The limitation for this approach is the type of public transport and the different range of services provided by ITS in each city, so that a comparison of the results may be imprecise.

In that way, the proposed approach may be a useful tool for measuring the effects of ITS implementation in cities.

The presented solutions implemented for public transport in a Polish city, which had the largest fleet of electric buses in Poland and implements ITS, reflect the character of the smart city concept, highlighting mainly the functions of its two pillars: smart mobility and smart economy. It should be emphasized, however, that the interdependence of the presented features and the concept of the smart city is difficult to decipher. Doubts arise, for example, because “it is not clear whether a city is smart because of its smart economy or smart city is the reason behind the workings of a smart economy” [28].

5. Conclusions

In recent years there have been dynamic changes in public transport. Some of the changes are visible to society as a whole: electric vehicles, new toll options, modern means of information and communication between passengers and operators. Modern travel planning differs significantly from that of a few years ago, and lengthy study of the city plan and writing down timetables are almost things the past.

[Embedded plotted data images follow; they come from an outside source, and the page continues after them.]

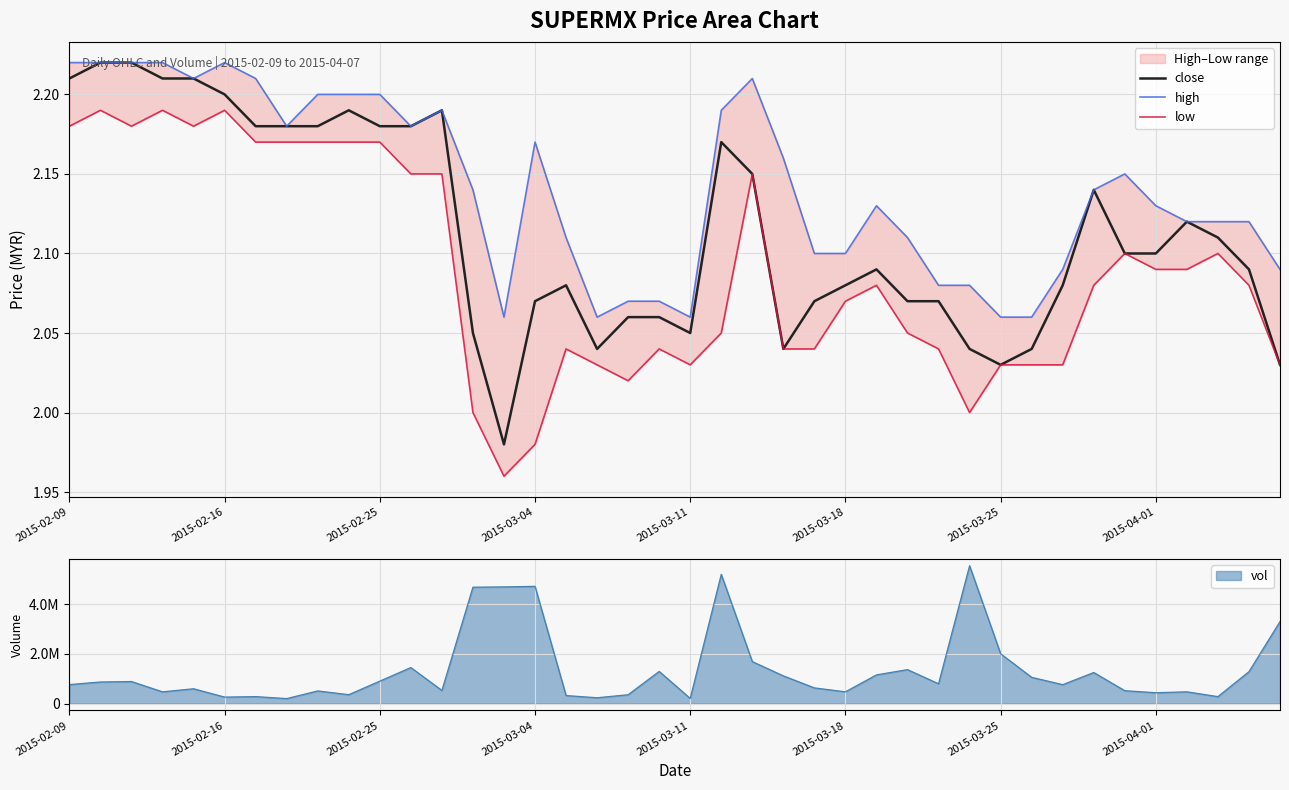

True or false: close and low intersect in this chart.

False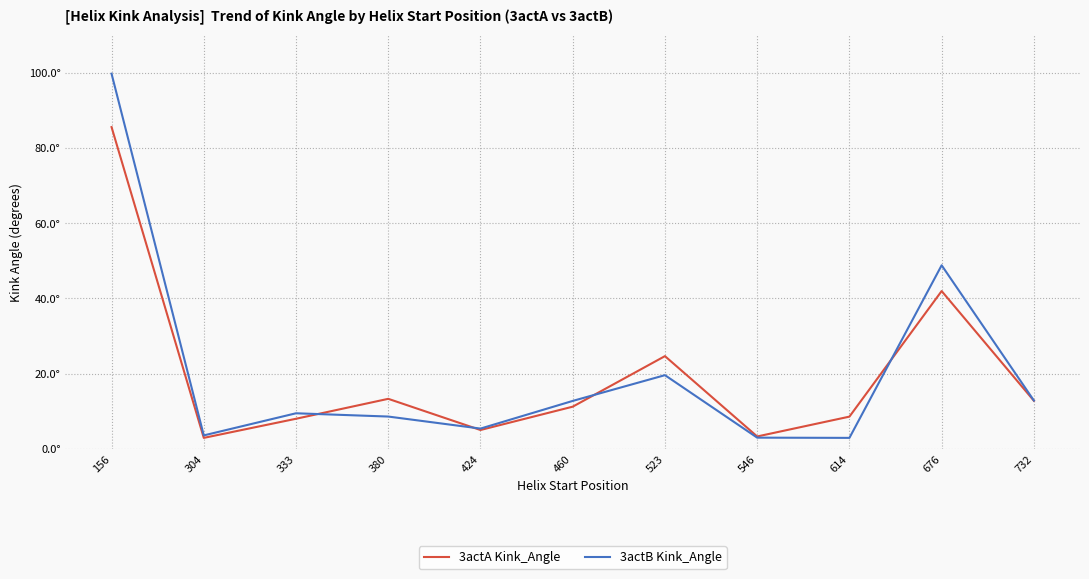

Between 333 and 732, which series saw the biggest shift?

3actA Kink_Angle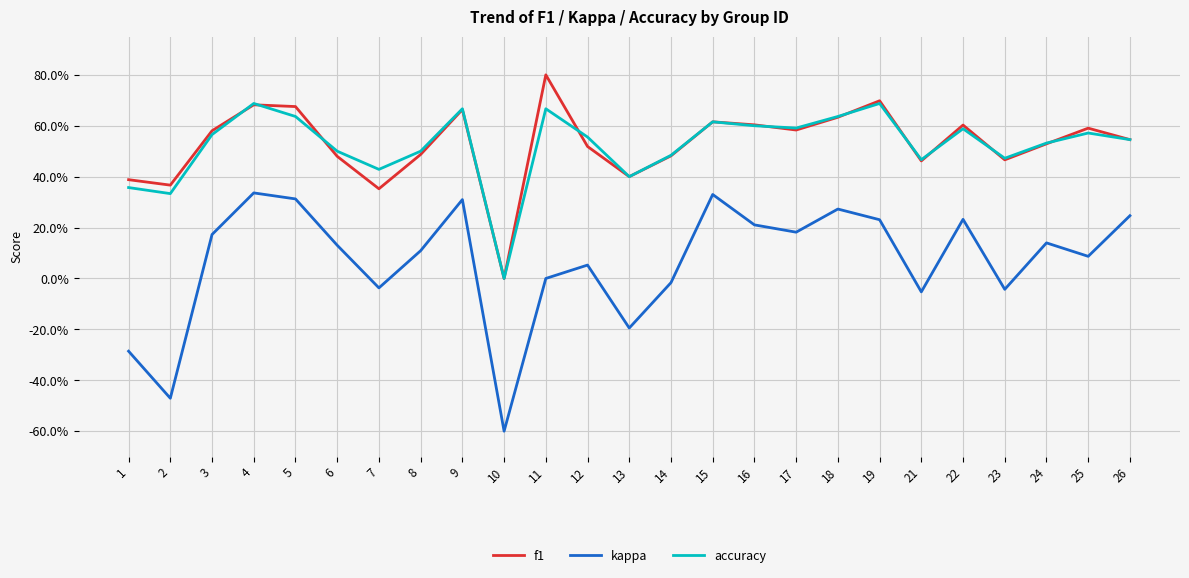

The value of kappa at 15 is 0.3. True or false?

True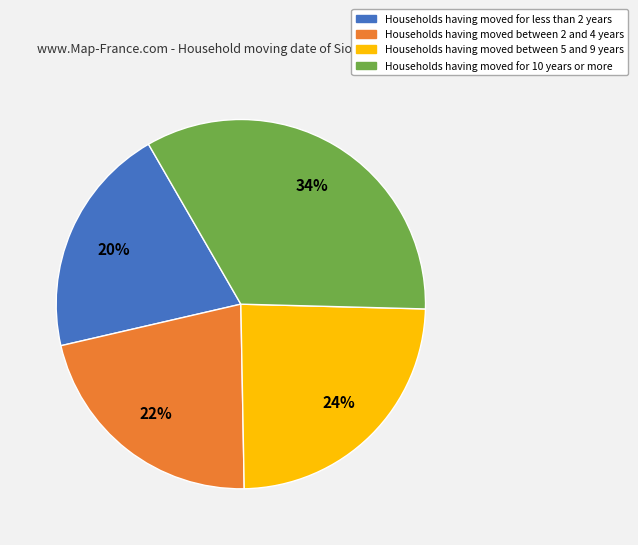

To the nearest percent, what is the average slice percentage?

25%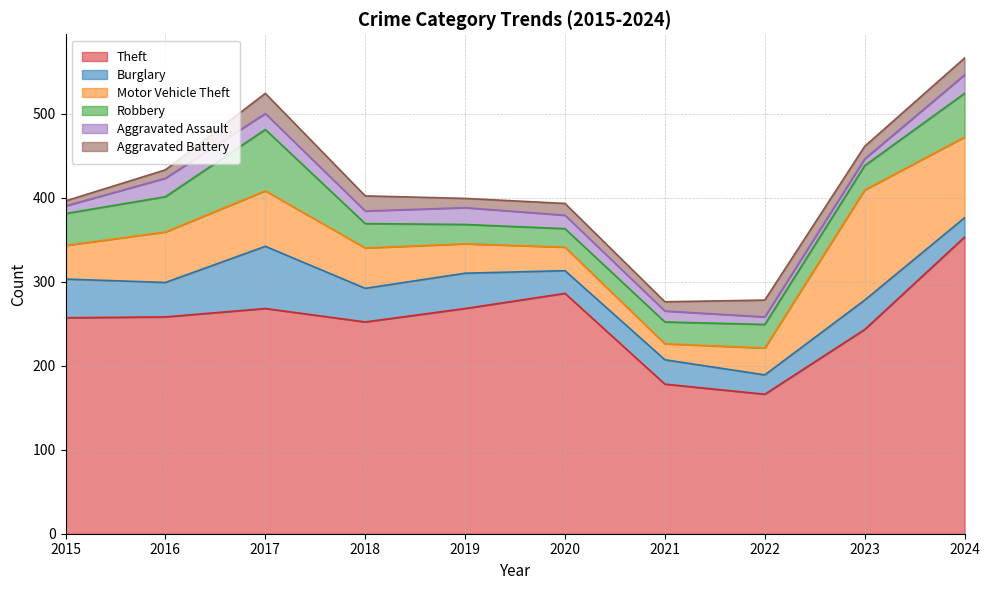

What is the greatest value displayed?

353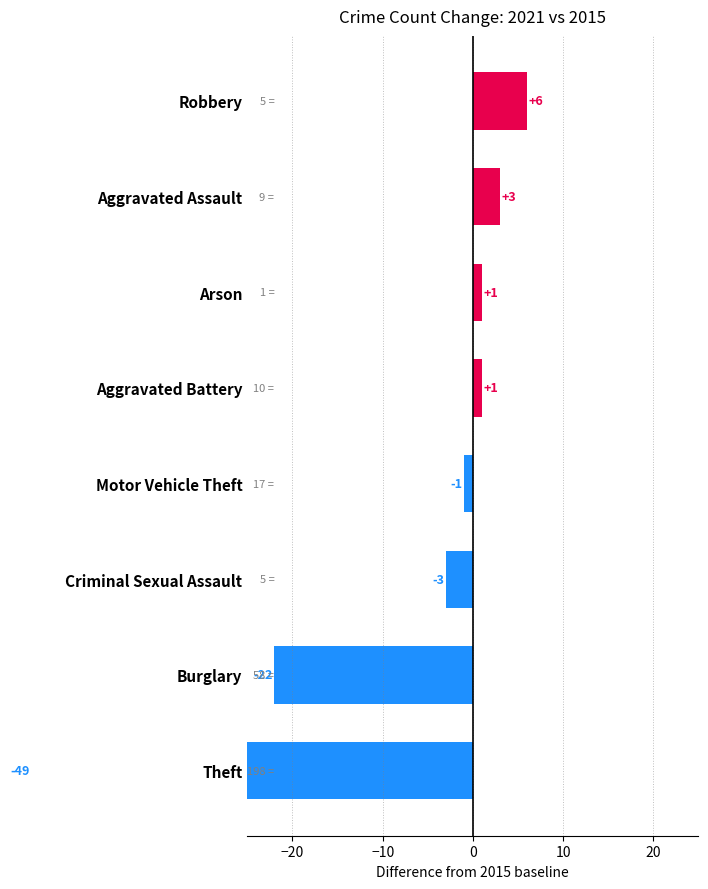

Count the number of data series in this chart.

1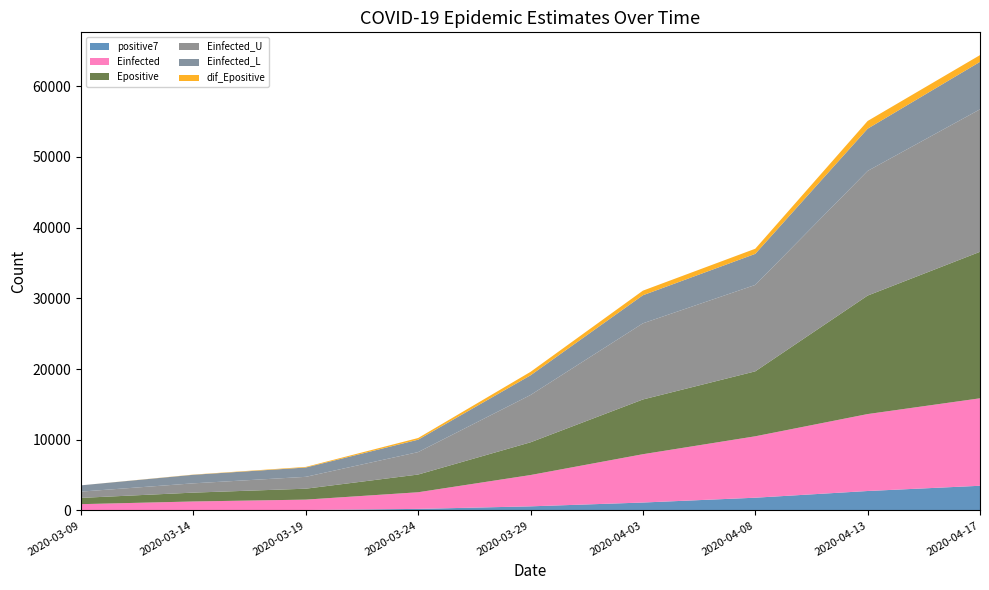

Reading left to right, what are all the values shown in this chart?

positive7: 0=0.0	1=13.8	2=60.7	3=219.3	4=578.9	5=1118.6	6=1800.4	7=2748.1	8=3488.7
Einfected: 0=887.4	1=1253.0	2=1468.8	3=2352.4	4=4426.8	5=6832.5	6=8684.8	7=10881.0	8=12369.4
Epositive: 0=887.4	1=1253.7	2=1545.0	3=2505.6	4=4630.1	5=7740.4	6=9185.6	7=16755.6	8=20717.8
Einfected_U: 0=887.4	1=1311.8	2=1676.8	3=3172.9	4=6688.2	5=10767.7	6=12220.3	7=17625.9	8=20149.1
Einfected_L: 0=887.4	1=1210.3	2=1317.4	3=1755.3	4=2781.3	5=3969.1	6=4392.1	7=5973.1	8=6708.5
dif_Epositive: 0=0.0	1=28.1	2=86.3	3=236.9	4=491.8	5=652.9	6=726.0	7=1093.0	8=958.4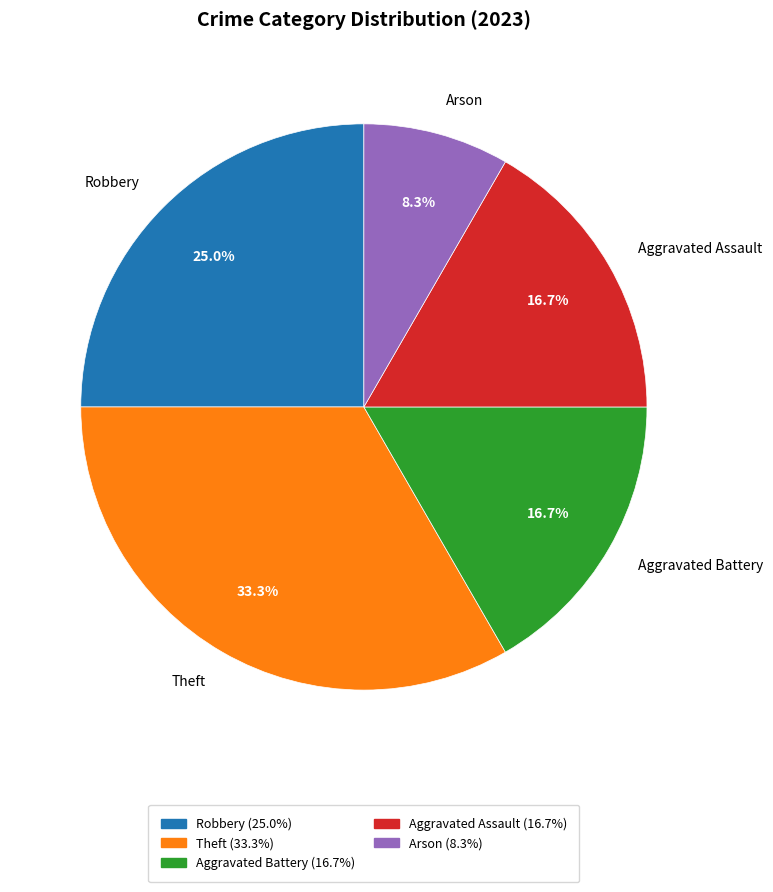

To the nearest percent, what is the average slice percentage?

20%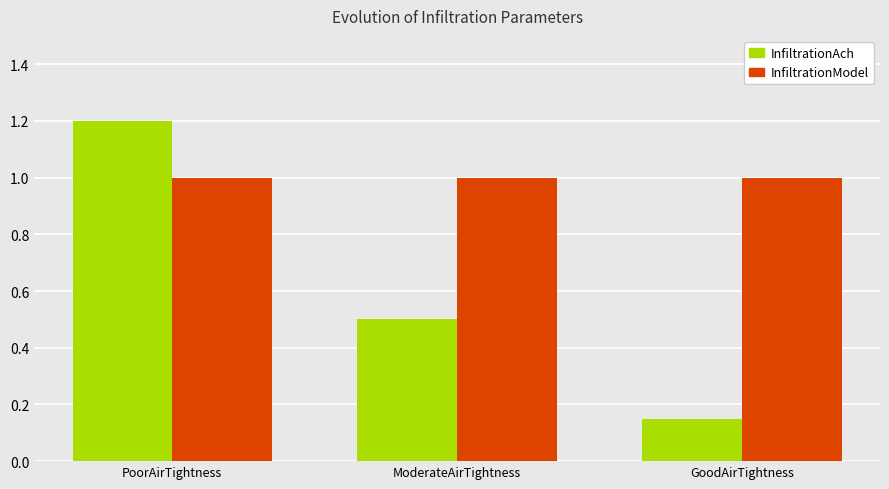

What is the maximum value for InfiltrationAch?

1.2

The development of ITS in public transport is a challenge for local governments as, despite the development of many technology sectors, public transport will remain needed. An important aspect from the point of view of further development of ITS in cities is the assessment of the effectiveness of the implemented actions. The idea, as presented, is an innovative approach to measuring the effectiveness of intelligent systems in public transport that uses low-carbon energy. Thanks to the implementation of our matrix, it is possible to present a level of smart city development and to evaluate the effectiveness of the intelligent systems in public transport that uses low-carbon energy. The proposed matrix could be a good tool to support decision-making in the further development of the city towards becoming a smart city.